Pink lady's-slipper, Covey Hill (Photo by NCC)
What does it look like?
The pink lady’s-slipper, or moccasin flower, is a perennial orchid. Its name comes from its pink, hollow, pouch-shaped flower, which looks like a slipper. Across its range, pink lady’s-slippers flower from April to July. The plant has an erect, leafless stem, measuring between 15 and 61 centimetres in height, and two oval-shaped leaves with parallel veins at its base.
Where is it found?
The pink lady’s-slipper can be found in the Northwest Territories, all provinces except BC, as well as the eastern United States. It is the provincial floral emblem of Prince Edward Island.
This species is found in dry forests (especially pine and other coniferous forests), moist woods, bogs, swamps, brushy barrens, heaths and roadsides.
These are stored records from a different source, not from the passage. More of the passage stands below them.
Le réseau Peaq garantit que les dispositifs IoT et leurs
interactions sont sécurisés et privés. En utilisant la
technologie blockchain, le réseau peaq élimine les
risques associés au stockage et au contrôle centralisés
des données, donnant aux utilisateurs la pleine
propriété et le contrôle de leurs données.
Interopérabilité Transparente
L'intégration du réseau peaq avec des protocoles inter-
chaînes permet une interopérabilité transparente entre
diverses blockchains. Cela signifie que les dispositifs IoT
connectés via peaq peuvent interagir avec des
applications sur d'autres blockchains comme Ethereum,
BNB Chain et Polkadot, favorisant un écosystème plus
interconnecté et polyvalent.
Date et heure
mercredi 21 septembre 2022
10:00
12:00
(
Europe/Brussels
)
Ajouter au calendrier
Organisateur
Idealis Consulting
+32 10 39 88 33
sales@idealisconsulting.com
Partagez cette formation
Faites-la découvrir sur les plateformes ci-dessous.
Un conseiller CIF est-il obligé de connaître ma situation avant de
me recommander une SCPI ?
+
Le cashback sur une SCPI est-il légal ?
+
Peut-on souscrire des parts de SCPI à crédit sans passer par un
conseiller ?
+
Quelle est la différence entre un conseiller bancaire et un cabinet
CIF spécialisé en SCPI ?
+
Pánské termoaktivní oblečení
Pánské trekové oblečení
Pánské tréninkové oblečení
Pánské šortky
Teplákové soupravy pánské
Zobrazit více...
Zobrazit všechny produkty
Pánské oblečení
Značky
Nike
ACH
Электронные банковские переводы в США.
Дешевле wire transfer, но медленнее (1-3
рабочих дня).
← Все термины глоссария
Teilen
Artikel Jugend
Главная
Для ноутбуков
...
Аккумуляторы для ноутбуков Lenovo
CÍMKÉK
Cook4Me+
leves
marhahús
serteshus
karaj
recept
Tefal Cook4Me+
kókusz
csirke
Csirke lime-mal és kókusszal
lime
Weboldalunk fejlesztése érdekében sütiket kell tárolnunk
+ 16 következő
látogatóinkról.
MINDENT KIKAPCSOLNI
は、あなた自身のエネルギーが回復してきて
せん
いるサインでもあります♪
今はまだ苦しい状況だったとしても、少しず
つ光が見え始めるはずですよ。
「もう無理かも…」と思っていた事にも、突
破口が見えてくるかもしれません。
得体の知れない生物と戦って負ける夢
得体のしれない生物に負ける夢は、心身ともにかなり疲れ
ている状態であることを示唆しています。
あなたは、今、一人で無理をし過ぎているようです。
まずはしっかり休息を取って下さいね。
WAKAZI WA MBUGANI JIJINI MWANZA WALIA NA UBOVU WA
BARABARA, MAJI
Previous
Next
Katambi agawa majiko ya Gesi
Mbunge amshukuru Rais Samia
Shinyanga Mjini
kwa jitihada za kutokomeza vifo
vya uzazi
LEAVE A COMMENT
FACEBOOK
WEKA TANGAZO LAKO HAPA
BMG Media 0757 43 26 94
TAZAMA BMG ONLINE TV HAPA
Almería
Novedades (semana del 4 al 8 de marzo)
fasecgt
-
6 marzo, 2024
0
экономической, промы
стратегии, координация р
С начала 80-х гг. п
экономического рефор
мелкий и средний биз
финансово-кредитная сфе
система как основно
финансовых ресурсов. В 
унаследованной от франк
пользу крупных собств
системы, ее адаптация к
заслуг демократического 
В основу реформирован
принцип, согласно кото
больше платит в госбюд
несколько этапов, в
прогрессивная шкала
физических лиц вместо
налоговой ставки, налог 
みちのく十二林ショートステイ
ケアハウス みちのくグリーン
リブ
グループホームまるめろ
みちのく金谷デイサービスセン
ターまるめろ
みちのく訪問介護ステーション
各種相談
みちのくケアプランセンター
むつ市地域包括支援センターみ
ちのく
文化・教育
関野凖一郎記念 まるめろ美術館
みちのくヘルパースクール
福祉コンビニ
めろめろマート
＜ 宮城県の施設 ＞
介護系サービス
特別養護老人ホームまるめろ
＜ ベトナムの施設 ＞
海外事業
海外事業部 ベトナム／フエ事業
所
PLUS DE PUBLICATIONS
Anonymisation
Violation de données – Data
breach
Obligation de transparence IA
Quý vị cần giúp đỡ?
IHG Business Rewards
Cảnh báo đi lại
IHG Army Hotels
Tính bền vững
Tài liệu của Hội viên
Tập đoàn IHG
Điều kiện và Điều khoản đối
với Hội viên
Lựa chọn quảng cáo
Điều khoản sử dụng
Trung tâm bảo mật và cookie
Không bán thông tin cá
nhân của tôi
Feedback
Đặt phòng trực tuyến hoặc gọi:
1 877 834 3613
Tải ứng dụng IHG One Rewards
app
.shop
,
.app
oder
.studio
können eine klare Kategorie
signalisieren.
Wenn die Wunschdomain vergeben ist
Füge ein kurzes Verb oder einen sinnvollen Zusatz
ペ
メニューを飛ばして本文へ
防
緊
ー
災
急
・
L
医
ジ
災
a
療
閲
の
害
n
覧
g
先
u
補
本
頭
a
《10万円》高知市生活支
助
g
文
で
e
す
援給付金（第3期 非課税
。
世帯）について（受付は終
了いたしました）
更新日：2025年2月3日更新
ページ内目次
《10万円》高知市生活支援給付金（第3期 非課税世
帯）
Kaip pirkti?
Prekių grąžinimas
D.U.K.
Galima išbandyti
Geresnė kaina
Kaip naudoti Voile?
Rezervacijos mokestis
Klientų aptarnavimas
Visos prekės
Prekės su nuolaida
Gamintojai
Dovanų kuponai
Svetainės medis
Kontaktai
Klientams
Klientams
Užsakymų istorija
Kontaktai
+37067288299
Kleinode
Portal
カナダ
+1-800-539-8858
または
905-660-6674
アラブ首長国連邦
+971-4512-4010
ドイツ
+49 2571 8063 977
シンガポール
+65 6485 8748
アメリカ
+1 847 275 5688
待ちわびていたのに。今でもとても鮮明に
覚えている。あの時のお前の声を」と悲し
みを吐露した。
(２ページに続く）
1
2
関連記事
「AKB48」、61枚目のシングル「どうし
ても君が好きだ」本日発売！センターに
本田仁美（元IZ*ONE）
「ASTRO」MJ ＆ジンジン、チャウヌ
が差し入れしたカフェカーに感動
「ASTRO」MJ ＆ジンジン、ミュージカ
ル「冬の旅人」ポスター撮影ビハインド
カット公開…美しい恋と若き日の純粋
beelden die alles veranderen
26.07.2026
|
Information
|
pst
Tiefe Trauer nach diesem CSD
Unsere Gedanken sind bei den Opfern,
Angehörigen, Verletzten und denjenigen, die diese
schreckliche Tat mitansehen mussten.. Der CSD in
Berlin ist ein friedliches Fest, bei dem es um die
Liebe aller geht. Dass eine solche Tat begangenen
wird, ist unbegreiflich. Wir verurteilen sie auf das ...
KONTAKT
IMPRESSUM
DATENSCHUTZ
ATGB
It prefers humus-rich, sandy, strongly acidic, aerated soil and grows in moderate shade and well-drained slopes.
How does it reproduce?
This species reproduces sexually through deceptive pollination, which means that it falsely advertises a reward (e.g. nectar) to attract potential insect pollinators, such as bumble bees. Asexual reproduction occurs through underground rhizomes (horizontal plant stems). The plant’s seeds require the right habitat and a specific type of soil fungus to germinate.
What is this species’ conservation status?
Fortunately, the pink lady’s-slipper has been assessed as least concern globally and is secure in Canada. It faces several threats, including exploitation for horticultural and medicinal purposes; habitat loss and disturbance from urbanization and real estate development; competition with invasive species, such as Japanese honeysuckle; climate change; and forest habitat alterations through fire suppression.
What is NCC doing to protect habitat for this species?
The pink lady’s-slipper has been documented on several NCC properties across the country. In Atlantic Canada, it has been found on properties in northeastern and southeastern New Brunswick, throughout Nova Scotia and PEI, and on the southwest coast of Newfoundland. This species has also been spotted on properties in the Whitemouth River Watershed of Manitoba and in Ontario’s Frontenac Arch and Saugeen Bruce Peninsula. In Quebec, it is found on properties in the Laurentians and Green Mountains.